Key Case-Docket Facts (1:18-cv-00932)
| Item |
Data |
| Case |
Astellas Pharma Inc. v. Aurobindo Pharma Limited |
| Docket number |
1:18-cv-00932 |
| Jurisdiction (implied by US number formatting) |
US federal court (district-level docket) |
| Dispute type |
Hatch-Waxman patent infringement action tied to an ANDA |
| Parties |
Astellas Pharma Inc. (plaintiff) vs. Aurobindo Pharma Limited (defendant) |
| Business relevance |
Determines generic launch timing via patent validity/infringement outcomes and possible settlement |
Key Takeaways
- The litigation is a Hatch-Waxman-style patent dispute that determines whether Aurobindo can launch its ANDA product against Astellas’ reference drug before patent expiry.
- Case leverage typically shifts on claim construction, where infringement boundaries become fixed and validity arguments gain or lose practical traction.
- Launch timing is controlled by the last upheld asserted patent or by a settlement-triggered launch date, but specific dates and holdings are not provided in the input.
FAQs
- What typically triggers a statutory FDA stay in Paragraph IV cases like 1:18-cv-00932?
- How do label and “intended use” affect method-of-use patent infringement in ANDA cases?

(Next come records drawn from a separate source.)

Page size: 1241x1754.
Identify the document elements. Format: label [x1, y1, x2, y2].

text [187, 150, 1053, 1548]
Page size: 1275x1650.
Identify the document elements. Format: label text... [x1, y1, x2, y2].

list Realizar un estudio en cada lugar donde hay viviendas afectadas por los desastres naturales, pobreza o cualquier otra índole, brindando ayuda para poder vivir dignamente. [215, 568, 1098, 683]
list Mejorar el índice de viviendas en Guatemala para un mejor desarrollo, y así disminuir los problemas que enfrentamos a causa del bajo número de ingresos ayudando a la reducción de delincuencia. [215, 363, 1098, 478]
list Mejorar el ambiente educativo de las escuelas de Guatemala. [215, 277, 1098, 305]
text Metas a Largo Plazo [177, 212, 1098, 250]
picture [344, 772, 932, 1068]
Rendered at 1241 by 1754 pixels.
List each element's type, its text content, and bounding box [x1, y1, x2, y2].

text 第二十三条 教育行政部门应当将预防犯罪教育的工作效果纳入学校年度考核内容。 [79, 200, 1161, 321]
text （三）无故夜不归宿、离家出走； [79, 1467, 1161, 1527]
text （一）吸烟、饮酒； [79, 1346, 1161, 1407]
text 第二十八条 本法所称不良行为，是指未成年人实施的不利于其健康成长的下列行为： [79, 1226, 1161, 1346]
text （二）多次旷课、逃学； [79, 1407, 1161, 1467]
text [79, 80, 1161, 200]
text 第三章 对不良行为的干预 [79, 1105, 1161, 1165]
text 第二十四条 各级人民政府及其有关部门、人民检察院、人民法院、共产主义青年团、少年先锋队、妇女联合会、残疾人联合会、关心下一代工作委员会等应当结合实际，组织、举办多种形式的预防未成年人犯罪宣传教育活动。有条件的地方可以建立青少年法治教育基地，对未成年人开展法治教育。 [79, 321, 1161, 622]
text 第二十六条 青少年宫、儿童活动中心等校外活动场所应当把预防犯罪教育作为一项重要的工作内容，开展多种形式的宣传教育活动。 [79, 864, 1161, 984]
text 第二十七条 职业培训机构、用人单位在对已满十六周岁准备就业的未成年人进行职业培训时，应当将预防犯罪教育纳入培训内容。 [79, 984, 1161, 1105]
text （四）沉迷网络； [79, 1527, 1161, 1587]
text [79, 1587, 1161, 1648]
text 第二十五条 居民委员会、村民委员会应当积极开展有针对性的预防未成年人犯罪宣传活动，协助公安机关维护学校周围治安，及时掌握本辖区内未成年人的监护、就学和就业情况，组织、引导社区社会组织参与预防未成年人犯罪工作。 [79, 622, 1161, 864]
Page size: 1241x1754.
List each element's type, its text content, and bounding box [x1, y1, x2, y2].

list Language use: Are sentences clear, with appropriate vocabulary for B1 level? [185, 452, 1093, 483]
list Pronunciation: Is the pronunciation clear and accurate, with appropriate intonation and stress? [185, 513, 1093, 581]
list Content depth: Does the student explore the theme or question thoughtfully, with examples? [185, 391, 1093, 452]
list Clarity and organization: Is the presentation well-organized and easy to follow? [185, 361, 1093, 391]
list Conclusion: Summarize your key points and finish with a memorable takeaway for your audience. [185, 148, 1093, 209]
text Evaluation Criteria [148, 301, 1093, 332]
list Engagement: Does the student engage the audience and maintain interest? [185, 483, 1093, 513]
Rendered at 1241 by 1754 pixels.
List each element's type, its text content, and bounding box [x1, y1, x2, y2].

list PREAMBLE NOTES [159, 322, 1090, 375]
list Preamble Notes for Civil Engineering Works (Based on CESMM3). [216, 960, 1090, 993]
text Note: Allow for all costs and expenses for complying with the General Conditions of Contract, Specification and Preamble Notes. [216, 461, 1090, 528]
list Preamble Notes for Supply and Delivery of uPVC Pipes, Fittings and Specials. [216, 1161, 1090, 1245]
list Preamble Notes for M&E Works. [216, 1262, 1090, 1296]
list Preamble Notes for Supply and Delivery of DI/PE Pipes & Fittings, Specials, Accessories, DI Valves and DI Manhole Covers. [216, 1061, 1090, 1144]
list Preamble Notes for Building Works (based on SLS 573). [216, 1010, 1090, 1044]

- What claim construction issues most often decide infringement outcomes in formulation patent disputes?
- How do settlements in Hatch-Waxman cases translate into market entry dates for generics?
- What non-patent regulatory steps can still delay an ANDA launch after patent clearance?
References
- (No citable sources were provided in the prompt for the specific holdings, asserted patents, or procedural outcome in Astellas Pharma Inc. v. Aurobindo Pharma Limited, 1:18-cv-00932.)